How many currency traders, who never bought or sold foreign currency before in their life, suddenly put their entire life savings into buying the German mark back in November 1923, and only in November 1923? Nobody.

  1. Besides, in late 1979 and early 1980, there was no “guarantee” that Reagan would get elected. The world was falling apart, and if Carter had been re-elected then gold probably would have went to well over $20,000 an ounce. The horrors of Carter being president for another 4 more years would be something akin to looking at 4 more years of obama/Pelosi. You are ignoring 20,000 years of basic constant value of gold, and trying to focus on just 2 days in America when Americans thought the world was coming to an end…not unlike just looking at the price of gold in terms of German marks back in November 1923.

Anyone who excludes 20,000 years of historical valuation of gold and instead argues for comparing the price of gold in American dollars on January 18, 1980 or in German marks in November 1923, is deliberately trying to mislead.

Well, some people must have done it, or otherwise the price quotation could not have arisen - commodity markets (just like stock markets or forex markets) quote as prices simply the last price at which transactions in the respective traded good were conducted by market participants. So even if the period we’re looking at is just two days, the number of people who bought gold during that period is larger than zero. I agree this is pedantic, but I wanted to add some variety to the constant challenges on the obvious weakness of your point - namely, that the 1980 example as such is totally immaterial, it’s just an example for the existing (both theoretically and practically) possibility of gold prices rising and changing.

Would you be so kind to give me an answer to my posts #129 and #134? I would really like to hear what you have to say about it.

(Another weakness in your argument in the post I cited is a recurrent theme in this thread as well, btw: You keep making quantitative statements - such as “nobody actually bought gold during those two days in 1980” - without backing them up with any source whatsoever. You just present claims and statements, that’s it. Nobody can be sure you’re not just making up your statements out of thin air - and in fact, I suppose that’s what most people here beside you started thinking quite a while ago.)

So? Anything can be stolen.

Boo. Sorry.

On the contrary, it is up to YOU to find SOMEBODY who never bought gold before nor since, but who DID buy gold, ONLY, on those 2 days in January of 1980.

What I said is more akin to saying nobody has been thru the Black Hole of another galaxy and came back. It does not exist. Therefore, it is up to YOU to find, identify, and prove that somebody, anybody, from earth went thru a Black Hole and came back just in time to buy gold for the first and last time back on January 21, 1980.

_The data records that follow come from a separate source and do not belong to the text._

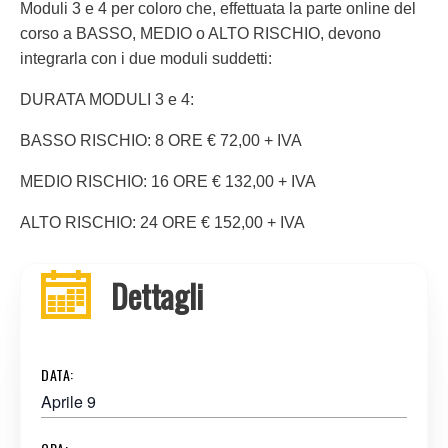
Moduli 3 e 4 per coloro che, effettuata la parte online del
corso a BASSO, MEDIO o ALTO RISCHIO, devono
integrarla con i due moduli suddetti:
DURATA MODULI 3 e 4:
BASSO RISCHIO: 8 ORE € 72,00 + IVA
MEDIO RISCHIO: 16 ORE € 132,00 + IVA
ALTO RISCHIO: 24 ORE € 152,00 + IVA
Dettagli
DATA:
Aprile 9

Finally, quit trying to hijack the thread, and get back on the subject or start a different topic. Anyone who wants to post to this topic, should have sense enough to know that prices of EVERYTHING can fluctuate in terms of different currencies. The OP was not asking where to put a billion dollars where there will not be any daily price FLUCUATION in terms of the Euro, dollar, or beaded shells.

If you want to talk about publicly traded companies going bankrupt, about stocks becoming worthless, currencies becoming worthless, governments defaulting on its bonds, then ok, but whether or not the Dow went up or down 20 points yesterday, or if the daily price of gold is up or down in terms of Rubles is off the subject.

Perhaps more relevent than the price of gold in dollars (since the whole point of the debate is abandoning dollars for gold) would be the worth of gold against a price index for various goods- food, fuel, etc. In particular I remember reading a claim that despite the skyrocketing price (in dollars) of both gold and petroleum, the amount of gold necessary to buy a barrel of crude oil has remained remarkably consistant for decades. True or false?